В конце июня 1991 я стояла на площади трех вокзалов. Мамины деньги — часть в лифчике, часть — в трусиках. Потому что меня учили: в Москве все деньги, если их не спрятать, точно украдут.

Москва была большая, потная, душная, раздраженная. Все, казалось, говорило: тебя тут только, шалавы, не хватает. Я думала, Москва другая: высокомерная, надменная. Я думала, она будет меня унижать. А она просто отмахивалась от меня, как от мухи. А это было еще обиднее. Но я чувствовала: все будет по-моему. Все!

Документы в МГУ у меня принимал мужчина с пепельным лицом и черной, с проседью, словно в пыли, бородой. Он все время нервно зевал и после каждого зевка судорожно чесал бороду, приговаривая одно и то же: «О Господи! Да что ж это такое-то!». За время оформления моих документов он зевнул, почесался и повторил свое «О Господи!» раз двадцать. Один раз только разнообразил шепотом: «Занимаюсь тут х…ей какой-то», — и опять зевнул. Странно: торопится и зевает одновременно. И вся Москва так же. В метро все зевают и торопятся. Озверевшая усталость. Усталое осатанение. Мне тогда, в первый день, Москва очень не понравилась.

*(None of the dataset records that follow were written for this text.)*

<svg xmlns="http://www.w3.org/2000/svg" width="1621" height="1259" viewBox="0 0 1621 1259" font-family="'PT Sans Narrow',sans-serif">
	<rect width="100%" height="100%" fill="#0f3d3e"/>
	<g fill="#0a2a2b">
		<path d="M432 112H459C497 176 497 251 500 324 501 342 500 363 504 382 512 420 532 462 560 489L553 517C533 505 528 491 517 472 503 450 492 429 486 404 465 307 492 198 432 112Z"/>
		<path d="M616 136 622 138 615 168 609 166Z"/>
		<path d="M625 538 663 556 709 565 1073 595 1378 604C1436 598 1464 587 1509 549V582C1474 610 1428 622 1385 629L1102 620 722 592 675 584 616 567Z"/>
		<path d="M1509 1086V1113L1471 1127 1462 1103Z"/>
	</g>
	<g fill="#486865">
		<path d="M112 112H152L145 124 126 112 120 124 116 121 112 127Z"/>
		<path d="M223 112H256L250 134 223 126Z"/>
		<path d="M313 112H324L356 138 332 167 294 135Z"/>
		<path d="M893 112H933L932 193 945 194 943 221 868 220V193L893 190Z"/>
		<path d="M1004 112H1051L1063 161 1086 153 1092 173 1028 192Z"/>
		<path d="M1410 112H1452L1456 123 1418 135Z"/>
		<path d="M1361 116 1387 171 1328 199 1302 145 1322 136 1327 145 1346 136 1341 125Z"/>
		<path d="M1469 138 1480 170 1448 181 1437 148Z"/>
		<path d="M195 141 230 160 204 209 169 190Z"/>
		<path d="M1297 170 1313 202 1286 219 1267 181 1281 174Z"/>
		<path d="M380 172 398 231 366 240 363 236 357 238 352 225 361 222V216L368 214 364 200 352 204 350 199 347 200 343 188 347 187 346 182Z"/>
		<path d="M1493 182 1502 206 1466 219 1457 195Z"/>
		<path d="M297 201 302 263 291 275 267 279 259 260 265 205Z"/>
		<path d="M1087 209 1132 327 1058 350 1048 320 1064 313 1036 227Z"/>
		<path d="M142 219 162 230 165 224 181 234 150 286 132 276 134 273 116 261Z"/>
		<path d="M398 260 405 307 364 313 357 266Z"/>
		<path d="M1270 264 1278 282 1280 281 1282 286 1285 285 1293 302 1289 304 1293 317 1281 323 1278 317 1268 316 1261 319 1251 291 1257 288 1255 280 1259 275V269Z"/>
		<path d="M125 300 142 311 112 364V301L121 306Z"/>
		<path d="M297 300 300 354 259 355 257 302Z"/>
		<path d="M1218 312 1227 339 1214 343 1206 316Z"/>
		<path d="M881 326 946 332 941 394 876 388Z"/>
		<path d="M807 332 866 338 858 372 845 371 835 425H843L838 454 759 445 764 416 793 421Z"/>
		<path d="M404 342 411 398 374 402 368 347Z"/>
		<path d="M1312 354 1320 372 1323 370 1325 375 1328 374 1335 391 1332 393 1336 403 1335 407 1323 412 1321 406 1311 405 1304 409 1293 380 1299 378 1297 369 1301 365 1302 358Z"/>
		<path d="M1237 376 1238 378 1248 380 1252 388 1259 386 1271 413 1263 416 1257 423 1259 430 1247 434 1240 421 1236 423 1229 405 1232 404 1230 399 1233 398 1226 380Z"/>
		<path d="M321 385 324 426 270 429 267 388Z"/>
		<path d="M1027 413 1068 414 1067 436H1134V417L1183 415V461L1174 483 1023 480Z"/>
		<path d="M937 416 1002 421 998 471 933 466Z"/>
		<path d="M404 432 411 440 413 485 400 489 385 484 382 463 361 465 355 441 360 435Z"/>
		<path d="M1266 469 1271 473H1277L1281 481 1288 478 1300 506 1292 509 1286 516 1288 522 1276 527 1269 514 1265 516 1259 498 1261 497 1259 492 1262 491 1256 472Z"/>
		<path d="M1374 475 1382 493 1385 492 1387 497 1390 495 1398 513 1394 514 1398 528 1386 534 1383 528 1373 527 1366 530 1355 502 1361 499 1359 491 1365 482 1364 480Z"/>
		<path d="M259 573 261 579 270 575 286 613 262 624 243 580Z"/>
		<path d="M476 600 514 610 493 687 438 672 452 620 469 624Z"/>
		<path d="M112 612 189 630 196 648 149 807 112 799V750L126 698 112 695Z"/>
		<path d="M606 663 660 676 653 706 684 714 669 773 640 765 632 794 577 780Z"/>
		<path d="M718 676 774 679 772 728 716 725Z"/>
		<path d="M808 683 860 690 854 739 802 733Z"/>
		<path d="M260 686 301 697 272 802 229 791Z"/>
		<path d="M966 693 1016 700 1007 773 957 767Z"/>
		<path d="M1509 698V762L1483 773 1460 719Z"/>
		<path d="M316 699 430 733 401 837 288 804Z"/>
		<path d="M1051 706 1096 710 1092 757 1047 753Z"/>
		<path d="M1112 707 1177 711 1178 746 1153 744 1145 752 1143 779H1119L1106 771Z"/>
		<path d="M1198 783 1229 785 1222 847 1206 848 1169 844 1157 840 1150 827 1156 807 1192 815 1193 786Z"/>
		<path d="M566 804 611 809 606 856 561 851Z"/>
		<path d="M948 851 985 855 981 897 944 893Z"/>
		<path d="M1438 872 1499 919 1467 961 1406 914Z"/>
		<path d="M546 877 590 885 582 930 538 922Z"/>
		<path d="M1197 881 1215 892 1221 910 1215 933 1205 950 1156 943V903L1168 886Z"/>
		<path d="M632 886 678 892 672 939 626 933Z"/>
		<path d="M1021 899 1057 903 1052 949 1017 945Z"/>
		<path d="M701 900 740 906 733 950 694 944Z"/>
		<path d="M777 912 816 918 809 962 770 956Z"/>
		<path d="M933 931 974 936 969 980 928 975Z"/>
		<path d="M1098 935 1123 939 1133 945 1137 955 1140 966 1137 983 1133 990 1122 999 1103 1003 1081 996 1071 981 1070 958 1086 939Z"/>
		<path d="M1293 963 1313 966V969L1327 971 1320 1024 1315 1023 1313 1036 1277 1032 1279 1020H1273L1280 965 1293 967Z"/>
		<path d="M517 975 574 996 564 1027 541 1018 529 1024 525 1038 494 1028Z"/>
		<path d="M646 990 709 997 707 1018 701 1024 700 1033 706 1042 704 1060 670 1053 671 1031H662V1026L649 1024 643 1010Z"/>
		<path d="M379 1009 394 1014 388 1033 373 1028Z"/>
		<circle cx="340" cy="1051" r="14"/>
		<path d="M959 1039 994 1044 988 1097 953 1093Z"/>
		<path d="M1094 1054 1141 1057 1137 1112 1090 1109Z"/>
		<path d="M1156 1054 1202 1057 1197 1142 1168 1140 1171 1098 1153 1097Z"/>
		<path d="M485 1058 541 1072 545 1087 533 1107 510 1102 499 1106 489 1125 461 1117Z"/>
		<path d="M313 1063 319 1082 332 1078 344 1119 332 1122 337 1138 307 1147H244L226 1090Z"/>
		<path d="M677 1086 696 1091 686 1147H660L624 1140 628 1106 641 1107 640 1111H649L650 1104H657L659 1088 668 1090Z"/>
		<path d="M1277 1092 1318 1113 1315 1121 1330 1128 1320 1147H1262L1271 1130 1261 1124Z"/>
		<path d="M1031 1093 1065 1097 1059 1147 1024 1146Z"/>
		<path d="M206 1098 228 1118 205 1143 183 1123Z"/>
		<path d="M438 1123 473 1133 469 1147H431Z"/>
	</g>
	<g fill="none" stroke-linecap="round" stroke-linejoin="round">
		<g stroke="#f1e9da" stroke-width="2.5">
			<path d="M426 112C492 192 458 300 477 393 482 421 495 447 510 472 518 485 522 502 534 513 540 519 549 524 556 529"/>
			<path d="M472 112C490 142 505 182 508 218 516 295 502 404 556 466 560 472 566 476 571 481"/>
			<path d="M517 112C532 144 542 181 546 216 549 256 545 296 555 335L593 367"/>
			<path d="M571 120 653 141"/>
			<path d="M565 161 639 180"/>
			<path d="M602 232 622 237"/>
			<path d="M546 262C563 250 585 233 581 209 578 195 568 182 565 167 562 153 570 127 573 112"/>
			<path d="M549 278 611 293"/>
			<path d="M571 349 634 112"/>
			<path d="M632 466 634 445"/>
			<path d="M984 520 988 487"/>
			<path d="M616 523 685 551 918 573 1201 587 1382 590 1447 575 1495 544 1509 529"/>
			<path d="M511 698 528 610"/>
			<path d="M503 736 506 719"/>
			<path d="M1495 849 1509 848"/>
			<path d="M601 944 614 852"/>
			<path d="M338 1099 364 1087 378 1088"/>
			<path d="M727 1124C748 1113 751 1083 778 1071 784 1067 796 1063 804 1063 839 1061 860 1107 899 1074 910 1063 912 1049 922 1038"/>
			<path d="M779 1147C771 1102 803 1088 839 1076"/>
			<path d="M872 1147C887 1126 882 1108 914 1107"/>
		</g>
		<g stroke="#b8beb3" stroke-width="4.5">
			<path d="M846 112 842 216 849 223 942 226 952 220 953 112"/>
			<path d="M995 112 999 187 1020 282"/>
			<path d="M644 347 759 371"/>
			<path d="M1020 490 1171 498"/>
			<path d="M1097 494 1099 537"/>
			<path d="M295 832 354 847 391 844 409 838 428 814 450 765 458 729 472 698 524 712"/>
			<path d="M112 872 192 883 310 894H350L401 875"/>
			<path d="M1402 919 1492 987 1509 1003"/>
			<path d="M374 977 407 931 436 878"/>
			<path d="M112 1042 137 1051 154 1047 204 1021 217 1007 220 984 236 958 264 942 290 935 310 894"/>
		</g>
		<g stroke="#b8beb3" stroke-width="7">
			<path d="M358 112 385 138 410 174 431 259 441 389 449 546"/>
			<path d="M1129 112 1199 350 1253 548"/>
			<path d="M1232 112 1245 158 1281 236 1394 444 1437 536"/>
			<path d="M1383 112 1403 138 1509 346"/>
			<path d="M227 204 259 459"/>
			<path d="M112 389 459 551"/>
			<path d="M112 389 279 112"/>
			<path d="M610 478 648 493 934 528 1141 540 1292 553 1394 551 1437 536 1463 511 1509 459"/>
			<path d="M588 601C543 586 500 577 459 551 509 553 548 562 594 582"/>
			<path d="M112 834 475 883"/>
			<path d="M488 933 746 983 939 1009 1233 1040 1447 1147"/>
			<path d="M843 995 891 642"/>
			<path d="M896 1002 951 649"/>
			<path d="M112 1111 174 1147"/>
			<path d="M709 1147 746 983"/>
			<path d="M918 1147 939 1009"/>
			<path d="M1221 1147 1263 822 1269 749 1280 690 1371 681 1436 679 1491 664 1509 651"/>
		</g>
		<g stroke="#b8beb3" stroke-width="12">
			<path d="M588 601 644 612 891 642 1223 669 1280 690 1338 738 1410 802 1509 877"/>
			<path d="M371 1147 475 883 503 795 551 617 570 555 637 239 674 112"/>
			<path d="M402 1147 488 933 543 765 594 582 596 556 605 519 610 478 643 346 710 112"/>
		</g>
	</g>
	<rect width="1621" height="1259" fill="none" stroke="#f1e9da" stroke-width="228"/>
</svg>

В общежитии меня поселили с девочкой из Узбекистана. Девочку звали Юлдуз. Готовиться к экзаменам она даже и не пыталась. Целый день слушала узбекскую музыку, ела шербет и рассказывала мне анекдоты про казахов. Шербетом она меня угощала. Вкусный шербет. Но все время застревает в зубах. И пахнет картоном. Не знала она ничего. По-моему, она не знала, что такое уравнение. Про поэта Тютчева не слышала. Про Пушкина слышала, но считала, что он написал «пьесу „Бородино“». Фамилия у нее, правда, была Рашидова. Я думала — совпадение. Оказалось — нет. Какая-то родственница вождя. Поступила, кстати, с первого экзамена. Медаль — плюс пятерка по сочинению.